Exactly the same as before except the plan_id.

# Unpersist the DataFrame using unpersist() method
large_df.unpersist()

# Check the storage level of the unpersisted DataFrame
print(large_df.storageLevel)

Serialized 1x Replicated

spark.stop()

from pyspark.sql import SparkSession 
from pyspark.sql.functions import rand, when

spark = (SparkSession.builder
         .appName("partitioning-and-repartitioning")
         .master("spark://ZZHPC:7077")
         .getOrCreate())

spark.sparkContext.setLogLevel("ERROR")

large_df = (spark.range(0, 1000000)
            .withColumn("salary", 100*(rand() * 100).cast("int"))
            .withColumn("gender", when((rand() * 2).cast("int") == 0, "M").otherwise("F"))
            .withColumn("country_code", 
                        when((rand() * 4).cast("int") == 0, "US")
                        .when((rand() * 4).cast("int") == 1, "CN")
                        .when((rand() * 4).cast("int") == 2, "IN")
                        .when((rand() * 4).cast("int") == 3, "BR")))
large_df.show(5)

+---+------+------+------------+
| id|salary|gender|country_code|
+---+------+------+------------+
|  0|  5700|     M|          IN|
|  1|  9400|     M|        null|
|  2|  3600|     F|          BR|
|  3|  5900|     F|          US|
|  4|  1400|     F|        null|
+---+------+------+------------+
only showing top 5 rows

num_partitions = large_df.rdd.getNumPartitions()
print(f"Number of partitions: {num_partitions}")

partition_sizes = large_df.rdd.glom().map(len).collect()
print(f"Partition sizes: {partition_sizes}")

Number of partitions: 6
Partition sizes: [166666, 166667, 166667, 166666, 166667, 166667]

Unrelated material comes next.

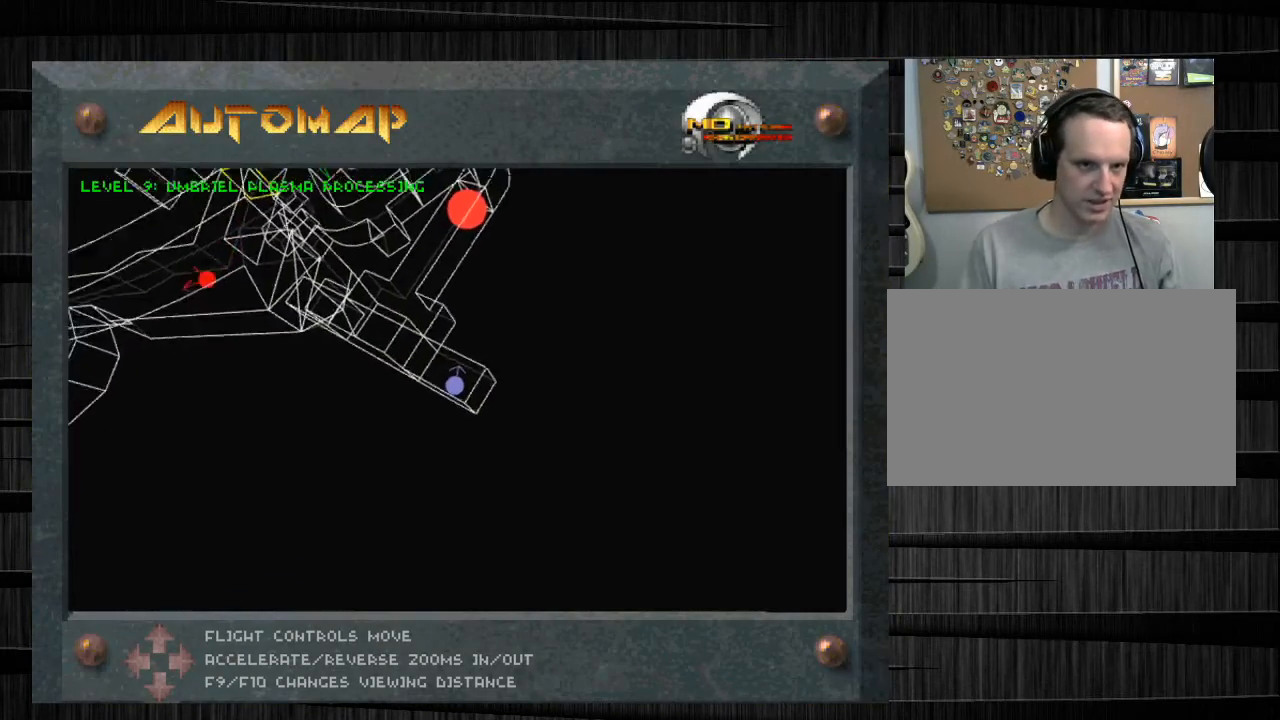
{"keys": [], "mouse": [], "events": [[134, "z", "up"], [367, "tab", "down"], [468, "tab", "up"]]}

In PySpark, the rdd.glom() function is used to convert an RDD (Resilient Distributed Dataset) into a new RDD, where each element of the new RDD is an array that contains the elements of the original RDD's partitions.

To break it down:

RDD Partitioning: Spark data is distributed across multiple partitions for parallel processing.
Glomming: When you apply glom(), Spark collects all the elements within each partition and returns them as an array (list) in the form of a new RDD.

This function is useful when you want to view or operate on data within each partition as a whole.

For example:

rdd = sc.parallelize([1, 2, 3, 4, 5, 6], 3)  # Create an RDD with 3 partitions
glommed_rdd = rdd.glom()  # Group elements by partition
print(glommed_rdd.collect())

Output might look something like:

[[1, 2], [3, 4], [5, 6]]

Here, glom() combines the elements of each partition into a single list. This can be helpful for debugging or inspecting how the data is distributed across partitions.

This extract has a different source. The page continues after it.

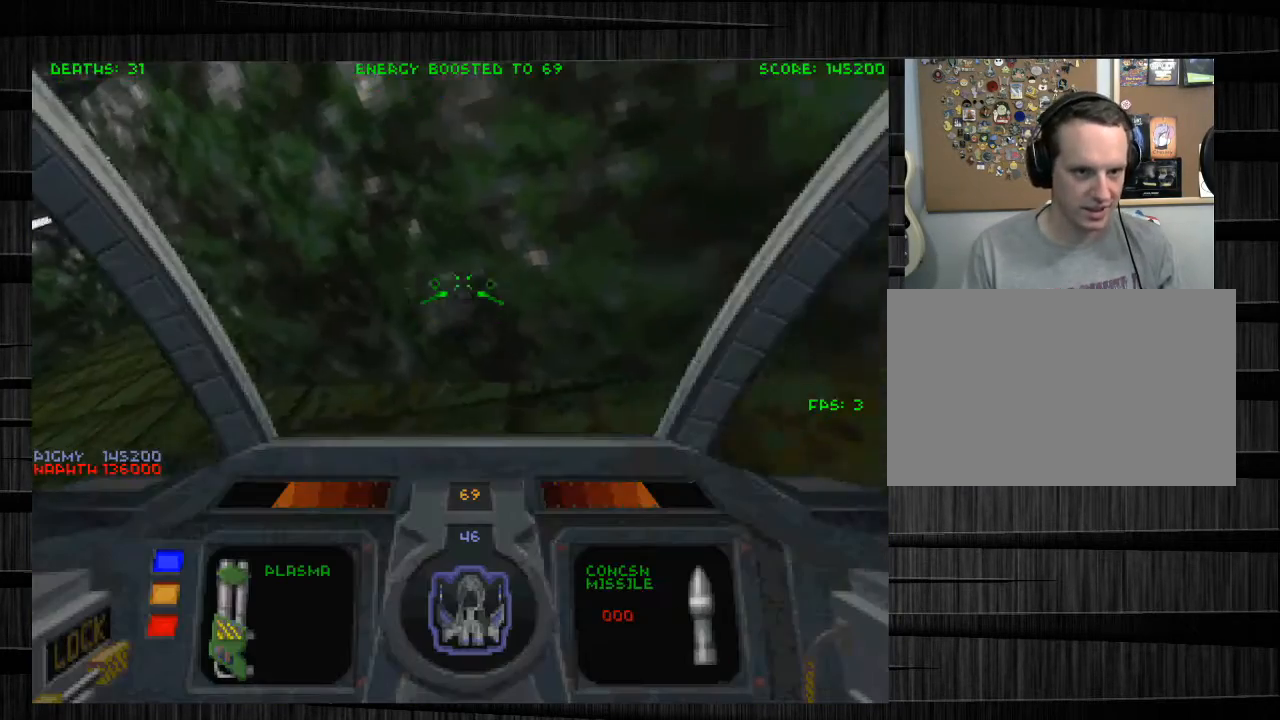
{"keys": ["a"], "mouse": [], "events": [[334, "a", "down"]]}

Keep in mind that glom() operates on RDDs, so you would typically need to convert a DataFrame into an RDD first if you want to use glom() with DataFrames.

For DataFrame:

df.rdd.glom().collect()

This will give you the same effect but with DataFrame data.

df_hash = large_df.repartition(10, "id")

num_partitions = df_hash.rdd.getNumPartitions()
print(f"Number of partitions: {num_partitions}")

partition_sizes = df_hash.rdd.glom().map(len).collect()
print(f"Partition sizes: {partition_sizes}")

Number of partitions: 10
Partition sizes: [99990, 99781, 99533, 99938, 100111, 100200, 100448, 100094, 100048, 99857]

df_range = large_df.repartitionByRange(10, "id")

num_partitions = df_range.rdd.getNumPartitions()
print(f"Number of partitions: {num_partitions}")

partition_sizes = df_range.rdd.glom().map(len).collect()
print(f"Partition sizes: {partition_sizes}")

Number of partitions: 10
Partition sizes: [95015, 105687, 102164, 90999, 104296, 92395, 110608, 96219, 99349, 103268]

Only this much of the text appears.